French president Emmanuel Macron announced a boost for France’s "ecological bonus" for households that buy an electric car.
Those who want to go electric will see the €6,000 bonus increased to €7,000, he told the newspaper Les Echos, ahead of the opening of the Paris Motor Show on October 17.
That means if you want to buy an electric vehicle (EV), you will receive €7,000 towards the purchase, as long as the car costs less than €47,000.
France also has scrapping incentives, which can bring in up to €5,000 for a petrol or diesel car, depending on the person’s income.
Macron also announced a tariff shield on energy prices will be extended to recharges on electric terminals, ensuring electric car drivers aren’t hit too badly by the rising cost of electricity.
Macron’s administration isn’t the only European government to offer incentives for drivers to switch to electric.

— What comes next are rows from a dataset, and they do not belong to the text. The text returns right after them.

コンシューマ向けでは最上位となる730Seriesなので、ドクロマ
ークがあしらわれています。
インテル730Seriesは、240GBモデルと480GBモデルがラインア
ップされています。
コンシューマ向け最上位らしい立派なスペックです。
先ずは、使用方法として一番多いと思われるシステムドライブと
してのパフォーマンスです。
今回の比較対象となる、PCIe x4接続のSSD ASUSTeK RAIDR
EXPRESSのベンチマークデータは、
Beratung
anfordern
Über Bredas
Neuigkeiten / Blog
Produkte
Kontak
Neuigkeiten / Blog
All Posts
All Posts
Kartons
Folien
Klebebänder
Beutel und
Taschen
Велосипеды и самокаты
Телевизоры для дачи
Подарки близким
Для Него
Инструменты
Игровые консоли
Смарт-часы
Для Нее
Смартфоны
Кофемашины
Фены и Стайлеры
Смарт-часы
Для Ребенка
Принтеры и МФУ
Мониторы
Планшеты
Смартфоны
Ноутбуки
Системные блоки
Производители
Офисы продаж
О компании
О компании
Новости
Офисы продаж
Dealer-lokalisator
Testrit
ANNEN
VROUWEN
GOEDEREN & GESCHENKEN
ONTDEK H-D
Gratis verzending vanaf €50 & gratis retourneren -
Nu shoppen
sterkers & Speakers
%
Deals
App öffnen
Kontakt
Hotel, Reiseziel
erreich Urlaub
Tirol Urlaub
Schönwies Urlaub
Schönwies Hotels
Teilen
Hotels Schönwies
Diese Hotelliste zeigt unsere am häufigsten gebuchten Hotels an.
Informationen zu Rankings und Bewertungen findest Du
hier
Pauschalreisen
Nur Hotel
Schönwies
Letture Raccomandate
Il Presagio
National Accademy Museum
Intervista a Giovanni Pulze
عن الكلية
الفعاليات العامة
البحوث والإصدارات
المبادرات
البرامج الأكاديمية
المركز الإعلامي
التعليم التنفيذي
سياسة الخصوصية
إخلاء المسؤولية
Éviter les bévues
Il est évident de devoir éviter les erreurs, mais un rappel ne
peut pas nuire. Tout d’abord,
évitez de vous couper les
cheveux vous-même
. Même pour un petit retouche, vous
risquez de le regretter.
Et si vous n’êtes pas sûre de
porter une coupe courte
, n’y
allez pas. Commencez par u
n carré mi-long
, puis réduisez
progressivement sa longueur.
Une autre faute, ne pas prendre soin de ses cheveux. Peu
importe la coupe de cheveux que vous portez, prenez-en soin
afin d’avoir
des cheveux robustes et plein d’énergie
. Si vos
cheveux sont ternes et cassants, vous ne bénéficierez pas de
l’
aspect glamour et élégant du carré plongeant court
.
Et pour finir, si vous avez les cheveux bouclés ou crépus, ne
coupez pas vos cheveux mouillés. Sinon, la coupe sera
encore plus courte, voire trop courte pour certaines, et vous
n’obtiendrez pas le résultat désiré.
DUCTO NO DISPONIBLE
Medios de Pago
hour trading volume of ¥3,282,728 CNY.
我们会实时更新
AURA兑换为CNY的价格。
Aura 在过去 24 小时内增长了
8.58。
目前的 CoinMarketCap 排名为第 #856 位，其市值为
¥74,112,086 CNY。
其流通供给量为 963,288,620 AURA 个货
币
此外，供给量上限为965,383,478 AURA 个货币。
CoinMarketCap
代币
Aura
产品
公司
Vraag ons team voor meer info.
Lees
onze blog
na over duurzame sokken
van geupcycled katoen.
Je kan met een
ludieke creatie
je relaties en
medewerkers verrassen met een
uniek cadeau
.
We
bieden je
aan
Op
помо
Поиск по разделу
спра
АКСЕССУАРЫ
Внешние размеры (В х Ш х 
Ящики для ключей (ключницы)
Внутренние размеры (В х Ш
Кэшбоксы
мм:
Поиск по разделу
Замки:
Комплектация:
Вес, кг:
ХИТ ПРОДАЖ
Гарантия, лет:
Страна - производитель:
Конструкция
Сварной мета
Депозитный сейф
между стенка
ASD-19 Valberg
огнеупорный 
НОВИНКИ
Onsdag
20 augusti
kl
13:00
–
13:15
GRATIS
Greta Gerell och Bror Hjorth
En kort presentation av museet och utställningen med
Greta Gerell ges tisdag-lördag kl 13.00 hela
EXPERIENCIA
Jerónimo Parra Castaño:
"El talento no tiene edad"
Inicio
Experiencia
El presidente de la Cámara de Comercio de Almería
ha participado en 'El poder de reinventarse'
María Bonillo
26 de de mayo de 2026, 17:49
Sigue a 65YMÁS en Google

What do other countries across Europe offer?
Along with France, Romania currently has one of the most generous purchase subsidy schemes in the European Union.
Fully electric cars are subsidised by €10,000, while plug-in hybrids are subject to a €4,500 subsidy. There are also scrapping bonuses available, which comes in around €1,500 per car.
Germany’s generous scheme has seen a successful boom in EV ownership, with one million electric cars officially on its roads in July 2021.
The country is aiming for 15 million EVs by 2030 - but it has announced plans to reduce its subsidy.
Next year, the current €6,000 subsidy for fully electric cars priced below €40,000 will drop to €4,500, while those costing more than €40,000 will see the subsidy drop from €5,000 to €3,000.
Estonia stands out amongst EU countries as the only member state not to offer either subsidies for purchases of electric vehicles, or any other significant incentive.
It ended a financial incentive programme in 2014, which had seen the government subsidise up to half of a vehicle’s cost, up to €17,000.
Six countries in the EU do not provide any purchase incentives for private owners. These are Bulgaria, Czech Republic, Denmark, Estonia, Malta and Slovakia.
The UK, which like Germany has seen its incentive scheme lead to a huge boom in EVs, has actually now stopped its grant for regular electric car purchases.
Instead it has focused a £300 million (€344 million) grant on funding for sales of electric vans, taxis and motorcycles.
Sales of EVs were less than 1,000 in 2011, and in the first five months of 2022 they were almost 100,000.